Dünyada birkaç ülke hariç tutulursa, birçoğunda sistem tartışması yapıldığını sanıyorum. Kimi başkanlık sistemleri parlamenter sisteme özenirken; kimi parlamenter sistemler de başkanlık sistemine özenir. En azından mevcut sistemlerinin olumsuz yönleri sorgulanır. Tabi ki hepsinin kendine has gerekçeleri var. Bir kere, başkanlık sistemlerinin olumsuz yönleri sıralansa da;  parlamenter sistemlerin dört dörtlük mükemmel olduğu da söylenemez. Sistemlerin de kuvvetli yönleri olduğu gibi kendine özgü zaafları da bulunuyor.

Dünyada parlamenter sistemlere yönelik eleştiriler iki temelde toplanıyor. Birinci nedeni, parlamenter sistemin tabiatından kaynaklanan zaaflarına yöneliktir. Aslına bakarsak parlamenter sistemler, yetkileri bütünüyle elinde bulunduran krallara karşı icat edilmiş sistemlerdir. Türk parlamenter sistemi de benzer şekilde başladı. İlk defa 1876 Meşrutiyetin ilanıyla padişahın karşısına mebuslar meclisi çıkarılarak başladı. İnişli çıkışlı bir şekilde günümüze kadar geldi. Dolayısıyla geçmiş dönemler için yeterli olsa bile; küreselleşen dünyanın demokratik şartları için yetersiz kaldığı varsayılır.

Parlamenter sistemlere yönelik eleştirilerin ikinci nedeni ise, dönüşüme uğratılırken aslından uzaklaştığına yöneliktir. Gerçekte ideal, ortalama bir parlamenter sistemin olmazsa olmazı şunlardır: Seçimle oluşmuş bir meclis; meclis içinden çıkmış bir hükümet ve hükümeti denetleyen bir meclis olması gerekir. Mekanizma böyle işliyorsa, yürütme ve yasama kuvvetleri arasında denge kurulduğu için sisteme yönelik eleştiriler azalır. Haliyle parlamenter sistemi bırakıp başkanlık sistemine geçelim gibi tartışmalar pek zemin bulamaz.

İdeal bir parlamenter sistemin başka yönü ise; iki başlılıktır. Yürütme yetkisi zayıflatılmış ve sorumluluğu olmayan devlet başkanı (kral, imparator veya seçilmiş bir cumhurbaşkanı olabilir); asıl yürütme yetkisi ve sorumluluğu olan başbakan ve hükümeti denetleyen meclis olması gerekir. Parlamenter sistem mekanizması böyle işlediğinde sisteme yönelik eleştiriler azalır. Haliyle başkanlık sisteminin iyi bir sistem olduğu varsayımı yine yeterli zemin bulmayacaktır.

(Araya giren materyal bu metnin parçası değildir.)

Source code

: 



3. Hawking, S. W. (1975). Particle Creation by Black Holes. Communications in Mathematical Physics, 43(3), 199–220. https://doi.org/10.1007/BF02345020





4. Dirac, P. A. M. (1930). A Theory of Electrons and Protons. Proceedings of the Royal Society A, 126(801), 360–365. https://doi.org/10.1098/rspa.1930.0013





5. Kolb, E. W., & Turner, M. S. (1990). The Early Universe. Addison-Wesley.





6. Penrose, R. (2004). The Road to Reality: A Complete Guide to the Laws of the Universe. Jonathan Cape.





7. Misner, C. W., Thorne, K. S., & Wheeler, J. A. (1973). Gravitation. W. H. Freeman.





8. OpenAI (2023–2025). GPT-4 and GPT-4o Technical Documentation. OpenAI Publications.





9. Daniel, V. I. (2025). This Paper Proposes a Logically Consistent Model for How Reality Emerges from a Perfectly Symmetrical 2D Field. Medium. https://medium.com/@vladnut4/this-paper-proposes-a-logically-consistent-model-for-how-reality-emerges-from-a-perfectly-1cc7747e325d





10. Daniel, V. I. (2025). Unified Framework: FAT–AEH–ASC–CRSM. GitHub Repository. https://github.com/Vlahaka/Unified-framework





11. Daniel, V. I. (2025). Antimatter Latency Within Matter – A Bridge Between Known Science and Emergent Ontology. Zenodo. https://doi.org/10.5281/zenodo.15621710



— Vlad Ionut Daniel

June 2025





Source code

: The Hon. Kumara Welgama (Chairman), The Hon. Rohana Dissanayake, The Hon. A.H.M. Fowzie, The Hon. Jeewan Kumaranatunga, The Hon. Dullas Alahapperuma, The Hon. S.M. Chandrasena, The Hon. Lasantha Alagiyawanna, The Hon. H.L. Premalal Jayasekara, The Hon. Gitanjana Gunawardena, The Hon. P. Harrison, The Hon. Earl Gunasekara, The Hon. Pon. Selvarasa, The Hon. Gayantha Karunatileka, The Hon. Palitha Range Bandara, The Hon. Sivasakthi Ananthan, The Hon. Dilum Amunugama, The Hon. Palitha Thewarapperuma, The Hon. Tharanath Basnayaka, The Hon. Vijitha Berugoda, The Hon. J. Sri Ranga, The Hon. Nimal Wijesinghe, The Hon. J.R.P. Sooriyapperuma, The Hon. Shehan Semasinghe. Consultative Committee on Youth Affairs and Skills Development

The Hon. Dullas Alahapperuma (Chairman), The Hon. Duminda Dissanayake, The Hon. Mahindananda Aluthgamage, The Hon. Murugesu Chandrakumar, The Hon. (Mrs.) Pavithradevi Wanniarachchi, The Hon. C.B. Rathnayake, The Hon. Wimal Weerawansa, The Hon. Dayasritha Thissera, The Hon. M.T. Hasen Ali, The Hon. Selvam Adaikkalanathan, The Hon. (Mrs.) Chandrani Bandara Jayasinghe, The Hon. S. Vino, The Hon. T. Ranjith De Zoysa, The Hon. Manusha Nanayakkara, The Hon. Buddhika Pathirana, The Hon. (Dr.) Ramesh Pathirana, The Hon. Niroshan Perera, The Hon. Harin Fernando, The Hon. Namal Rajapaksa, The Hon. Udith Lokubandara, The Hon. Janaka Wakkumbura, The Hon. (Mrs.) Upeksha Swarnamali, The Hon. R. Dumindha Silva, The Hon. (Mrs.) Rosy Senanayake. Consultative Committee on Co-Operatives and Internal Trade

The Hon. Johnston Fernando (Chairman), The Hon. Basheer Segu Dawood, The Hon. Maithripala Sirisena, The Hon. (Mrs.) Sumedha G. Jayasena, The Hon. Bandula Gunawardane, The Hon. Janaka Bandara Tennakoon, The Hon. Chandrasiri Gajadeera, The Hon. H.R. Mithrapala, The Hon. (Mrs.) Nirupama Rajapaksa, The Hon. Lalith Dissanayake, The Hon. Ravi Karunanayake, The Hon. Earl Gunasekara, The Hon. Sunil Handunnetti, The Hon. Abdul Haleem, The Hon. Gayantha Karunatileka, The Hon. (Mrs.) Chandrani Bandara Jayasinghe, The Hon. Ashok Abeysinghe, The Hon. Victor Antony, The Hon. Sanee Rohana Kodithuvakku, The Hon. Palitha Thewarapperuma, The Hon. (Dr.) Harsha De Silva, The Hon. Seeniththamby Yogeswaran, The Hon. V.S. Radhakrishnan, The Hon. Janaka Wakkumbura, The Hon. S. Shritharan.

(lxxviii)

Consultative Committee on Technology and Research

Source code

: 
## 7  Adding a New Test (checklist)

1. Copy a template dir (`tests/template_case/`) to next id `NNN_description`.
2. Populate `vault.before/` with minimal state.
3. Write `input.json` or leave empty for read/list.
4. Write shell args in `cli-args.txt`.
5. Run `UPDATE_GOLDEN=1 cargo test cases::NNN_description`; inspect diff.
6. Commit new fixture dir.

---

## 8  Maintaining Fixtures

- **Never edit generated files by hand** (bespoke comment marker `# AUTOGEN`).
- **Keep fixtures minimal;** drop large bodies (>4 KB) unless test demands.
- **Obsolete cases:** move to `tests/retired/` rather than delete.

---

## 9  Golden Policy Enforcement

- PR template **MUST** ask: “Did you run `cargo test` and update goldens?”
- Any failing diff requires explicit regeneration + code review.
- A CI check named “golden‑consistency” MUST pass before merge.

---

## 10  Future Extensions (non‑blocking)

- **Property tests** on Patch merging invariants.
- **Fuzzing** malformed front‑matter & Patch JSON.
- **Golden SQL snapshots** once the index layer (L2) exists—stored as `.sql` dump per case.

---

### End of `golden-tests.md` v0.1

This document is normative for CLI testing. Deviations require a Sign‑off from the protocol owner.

Türkiye’de, başkanlık sistemine geçelim, geçmeyelim tartışmaları da bu konulardan bağımsız değildir. Türk parlamenter sisteminin ideal tip parlamenter sistem olduğu tartışmalıdır. Özellikle 60’lı yıllardan 70’li yılların ortalarına kadar ideal parlamenter sisteme yaklaştığı; 80’li yıllardan sonra kuvvetler dengesinin bozulmaya başladığı kabul görüyor. Hatta kimi siyaset bilimcilere göre, yarı başkanlık sistemine yaklaştığı; kimine göre de cumhurbaşkanlığı kuvvetlendirilmiş parlamenter sistem olarak tarif ediliyor. Tartışmalar şimdilerde yoğunlaşmış olsa bile; gelecek dönemlerde de başkanlık sistemi tartışması bitmeyecektir. En azından parlamenter sistemin yetersizlikleri gündemde olacağa benziyor.